◆ DATA SECTION
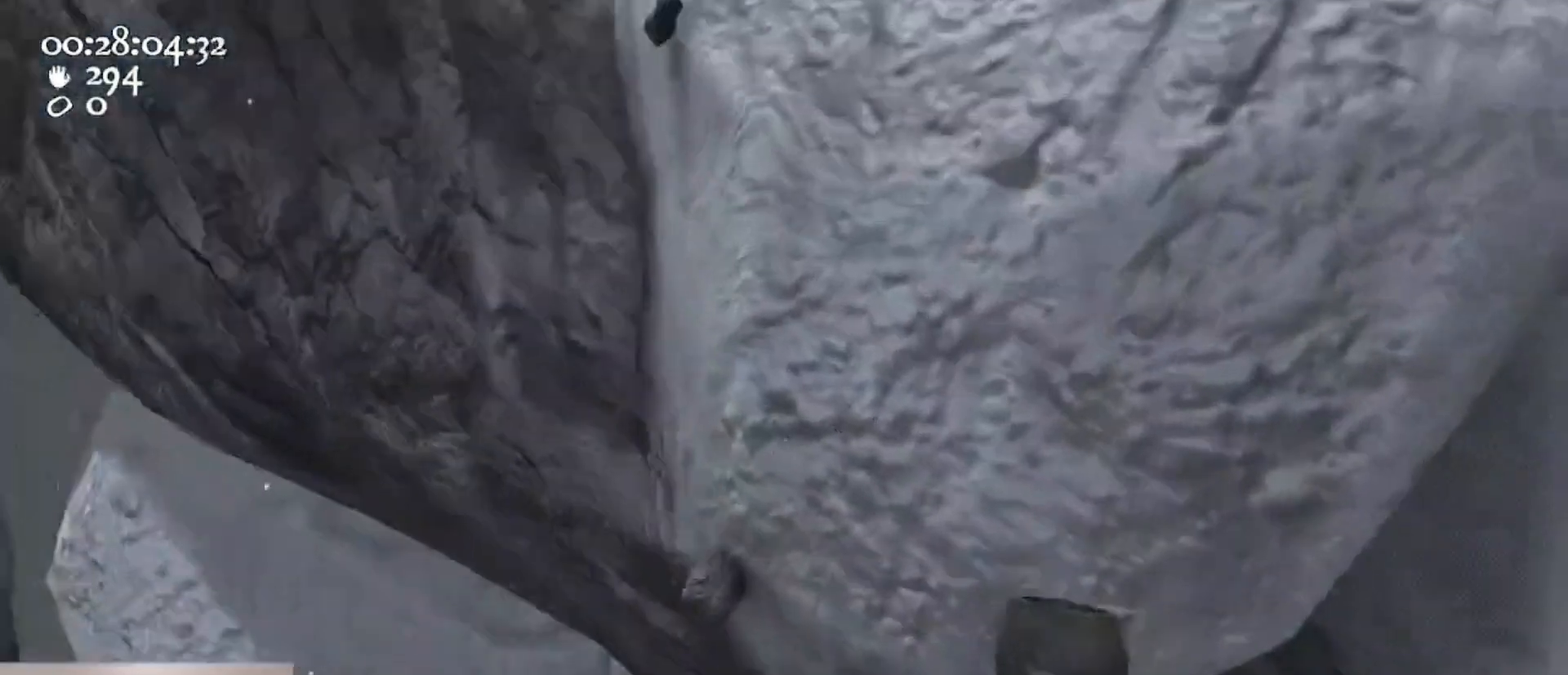
{"keys": [], "mouse": ["left", "right"], "events": [[33, "d", "down"], [167, "d", "up"], [267, "mouse_left", "down"], [267, "mouse_right", "down"], [300, "w", "down"], [400, "w", "up"]]}
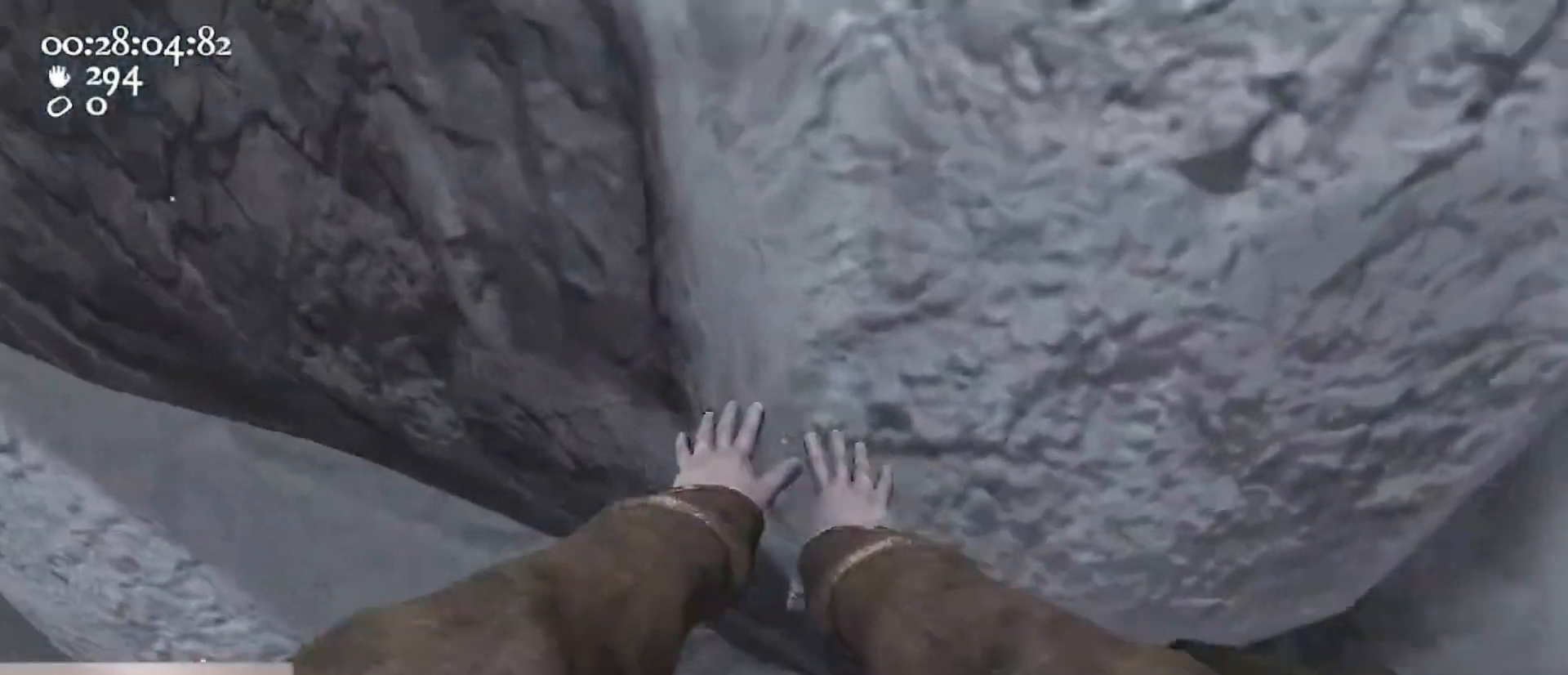
{"keys": [], "mouse": ["left", "right"], "events": [[100, "w", "down"], [133, "d", "down"], [167, "w", "up"], [333, "d", "up"]]}
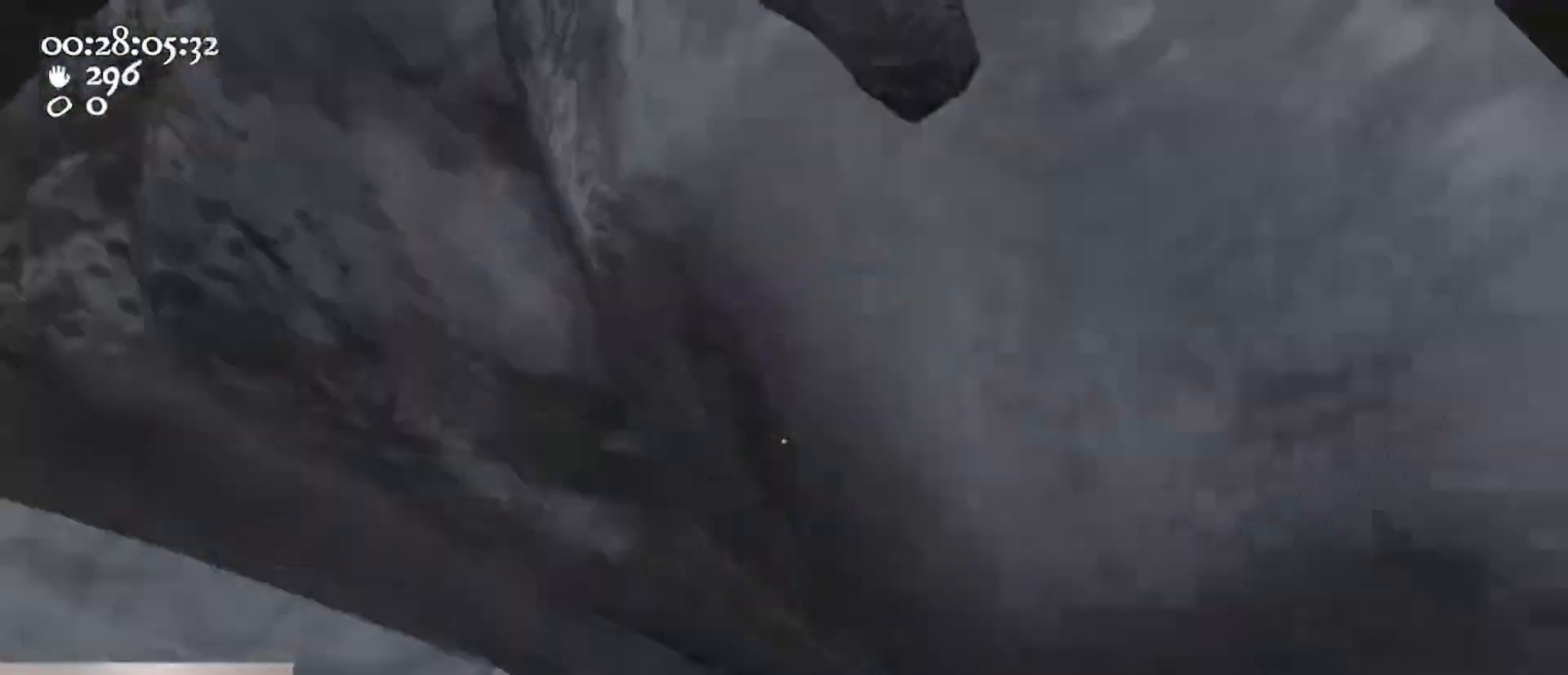
{"keys": ["s"], "mouse": ["left", "right"], "events": [[367, "s", "down"]]}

◆ ASSIGNMENT
Please retype all of the material exactly, skipping whatever images it holds.

◆ ANSWER SPACE
{"keys": [], "mouse": ["left", "right"], "events": [[33, "d", "down"], [167, "d", "up"], [267, "mouse_left", "down"], [267, "mouse_right", "down"], [300, "w", "down"], [400, "w", "up"]]}
{"keys": [], "mouse": ["left", "right"], "events": [[100, "w", "down"], [133, "d", "down"], [167, "w", "up"], [333, "d", "up"]]}
{"keys": ["s"], "mouse": ["left", "right"], "events": [[367, "s", "down"]]}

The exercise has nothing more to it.